Printemps 2024. Les murs du Grand Palais immersif à Paris ont vibré des rêves des machines – à l’occasion d’Artificial dreams qui a exposé, trois semaines durant, la fine fleur de la création artistique assistée par l’IA. À l’étage, une installation monumentale, saisissante, Hyperphantasia, de Justine Emard, immerge – en sons et images – le visiteur dans une caverne préhistorique aux façades évolutives. Il serait réducteur de limiter le travail de Justine Emard à la création avec l’IA. L’artiste est polyglotte : elle parle sciences, technologies et arts, couramment. Depuis une dizaine d’années, Justine Emard navigue avec aisance entre ateliers, musées et… paillasses en explorant avec le concours des laboratoires, différents médiums de l’image : photographie, vidéo, réalité virtuelle, jeu vidéo, productions visuelles générées par IA et, plus récemment, par signaux encéphalographiques. Elle a récemment pris les rênes de la direction artistique du Pavillon France de l’Exposition universelle d’Osaka 2025, où son regard si singulier matérialisera et orchestrera le meilleur de la créativité à la française auprès de 3 millions de visiteurs. Elle participera au Sommet pour l’action sur l’intelligence artificielle lors notamment d'une table ronde le samedi 8 février 2024 à la BnF François-Mitterrand. Rencontre.

Avec Hyperphantasia, vous plongez visuellement et auditivement le visiteur dans une grotte paléolithique dont les parois sont comme animées et rêvées par des modèles d’IA. Comment travaillez-vous avec l’intelligence artificielle ?

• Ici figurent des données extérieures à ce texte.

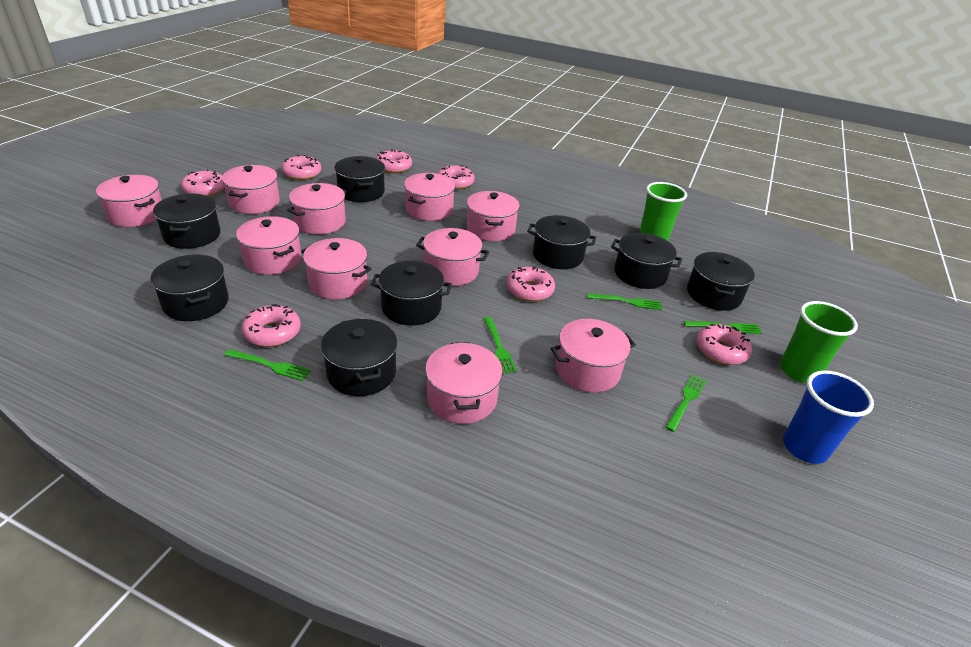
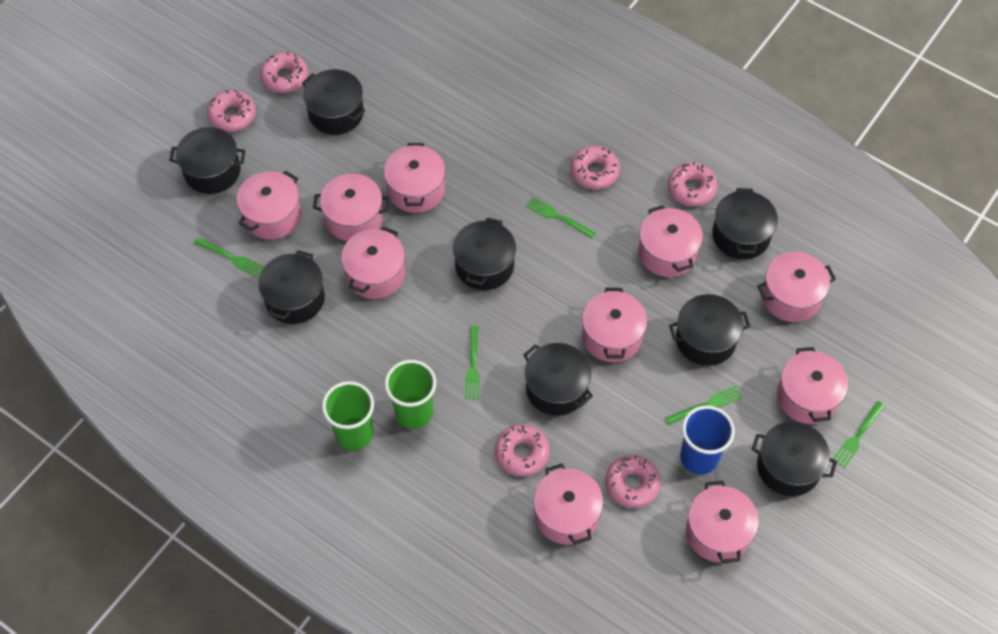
pink donut: 7 -> 6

Justine Emard : Lorsque vous entraînez des réseaux de neurones, ce qui est mon cas, vous ne savez pas quelle image vous obtiendrez. Des milliers d’images sortent de la machine. Plonger dans ce fonds considérable, c’est comme un écho du phénomène de paréidolie, qui a aussi frappé les femmes et hommes préhistoriques qui peignaient les grottes. (La paréidolie est la capacité d’identifier des formes familières dans des stimuli vagues ou ambigus, ndlr). Ils accentuaient et retravaillaient les formes d’animaux qu’ils distinguaient sur les parois. L’IA, c’est le même processus. En travaillant avec la machine, je suis face à un bruit de pixels qui ne signifie pas grand-chose. La machine n’a pas conscience de ce qu’elle fait, elle agence des formes. C’est l’artiste qui repère alors les images qui ont un sens pour son cerveau et son œil. Dans ce cas, des formes d’animaux, des traits de charbon sur la paroi, des silhouettes ou des mains qui semblent se dessiner dans la glaise fraîche. C’est important de le rappeler : derrière ces machines qui génèrent des images, c’est d’abord l'œil humain qui fait l'œuvre. 

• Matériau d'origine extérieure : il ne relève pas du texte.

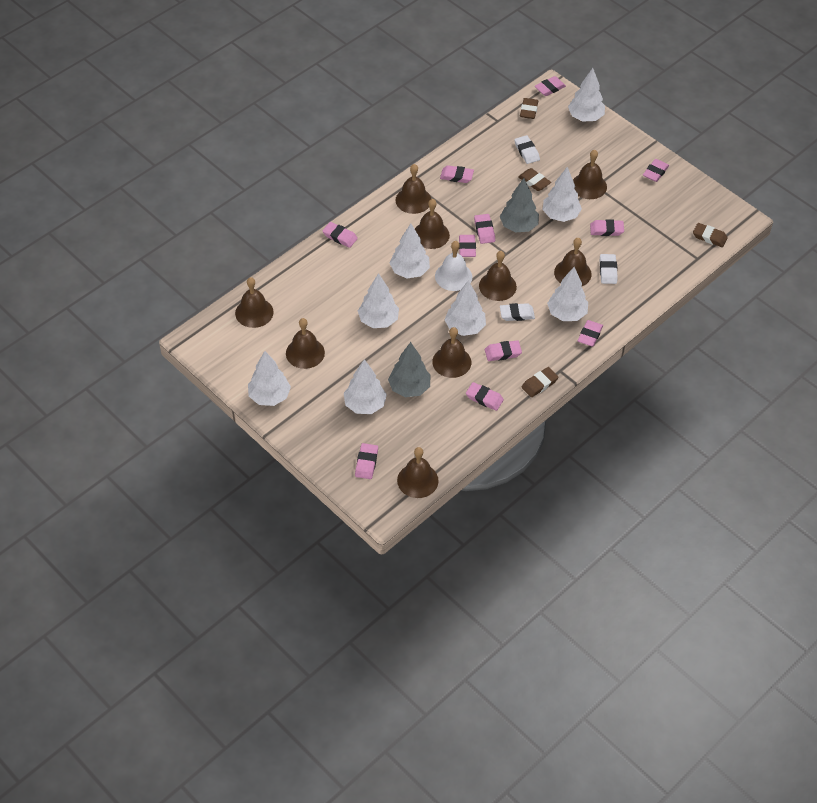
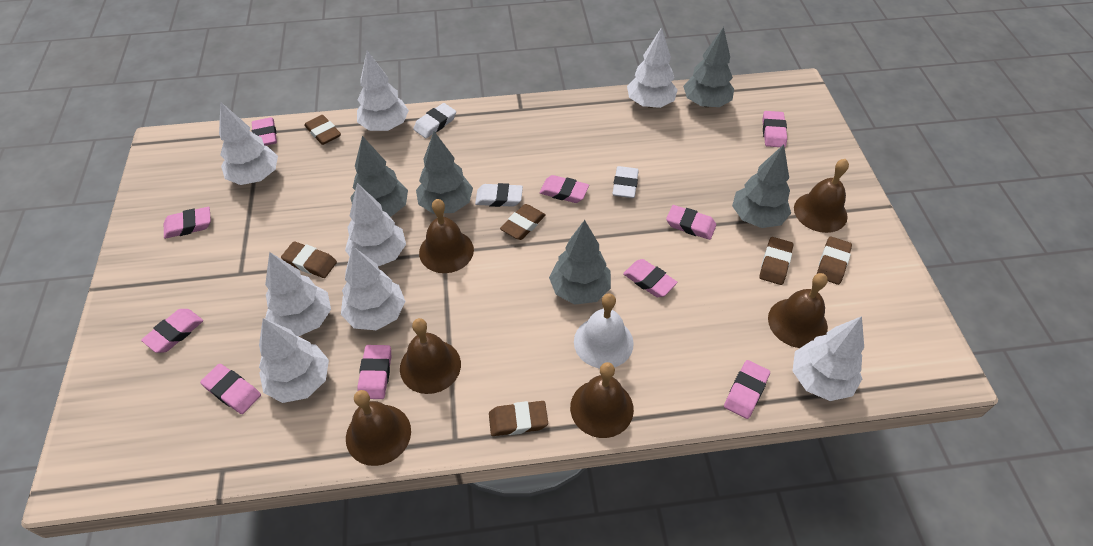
brown bell: 9 -> 6
brown eraser: 4 -> 6
grey tree: 2 -> 5
pink eraser: 11 -> 10

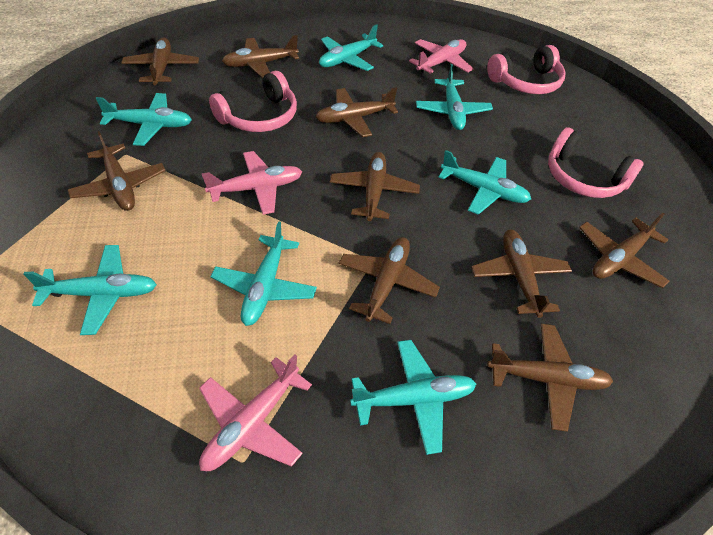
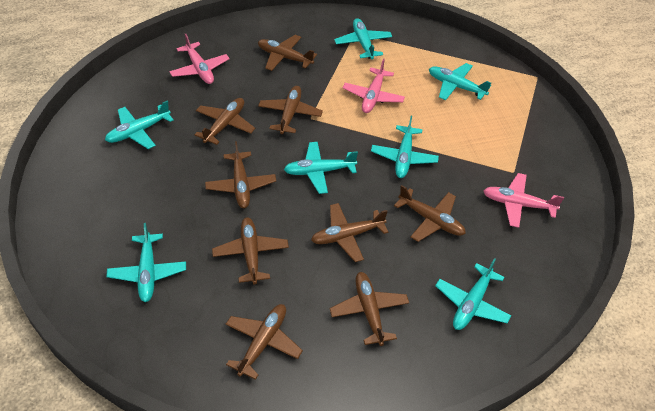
pink headphones: 3 -> 0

On a tendance à fantasmer l’IA comme une technologie capable de générer très rapidement et en quelques clics des images. Mais c’est bien plus long, plus fastidieux, d’autant plus lorsqu’on entraîne ses propres IA. À cet égard, j’ai travaillé avec des ingénieurs qui m’ont aidée à les entraîner, et aussi avec une entreprise de serveurs basée à Paris. Il est aussi important pour moi de contrôler la composition de mes modèles que de veiller à l’impact écologique de ces œuvres.

La question de l’IA et du droit d’auteur hante les discussions dans le monde de l’art. Quel est votre regard sur le sujet ? 

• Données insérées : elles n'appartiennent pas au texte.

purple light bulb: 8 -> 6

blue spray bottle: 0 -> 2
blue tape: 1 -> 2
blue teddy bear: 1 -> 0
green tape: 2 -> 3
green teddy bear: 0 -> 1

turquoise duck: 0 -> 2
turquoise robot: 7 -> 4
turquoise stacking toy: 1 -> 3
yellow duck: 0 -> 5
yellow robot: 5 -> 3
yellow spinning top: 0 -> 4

J. E. : Je suis très engagée sur la question, notamment avec la maison d’auteur, l’ADAGP, qui fait un travail formidable pour la reconnaissance du droit d’auteur. Nous évoluons dans un monde où, sous le chapeau de l’innovation, tout est permis. Des modèles ont été entraînés sur des œuvres, et il est déjà trop tard. Pourtant, l’intelligence artificielle dans l’art n’a rien de nouveau. Ça fait vingt ans que des artistes travaillent avec cette technologie. Ce qui est nouveau est sa démocratisation par le biais d’outils en ligne. Et quand bien même on réussissait à réguler, l’encadrement n’est pas chose aisée. On ne connaît pas le « mode d’emploi » de ces modèles. Ce n’est pas public. C’est aussi pour ça qu’en tant qu’artiste, je tiens à raconter ce que je fais, à montrer tout le processus. C’est une manière pour moi de pointer d’autres voies. Du reste, en entraînant mes IA sur mes propres bases de données et sur des serveurs que je connais, je maîtrise complètement ce qui va en sortir. Avec l’ADAGP, on milite pour plus de transparence ; c’est à cette condition seulement que les artistes seront rémunérés de façon plus cohérente. Nous vivons une époque tout à fait fascinante où on court après de grosses sociétés qui ont publié leur modèle, tout en appelant à ne pas trop encadrer de peur de freiner l’innovation.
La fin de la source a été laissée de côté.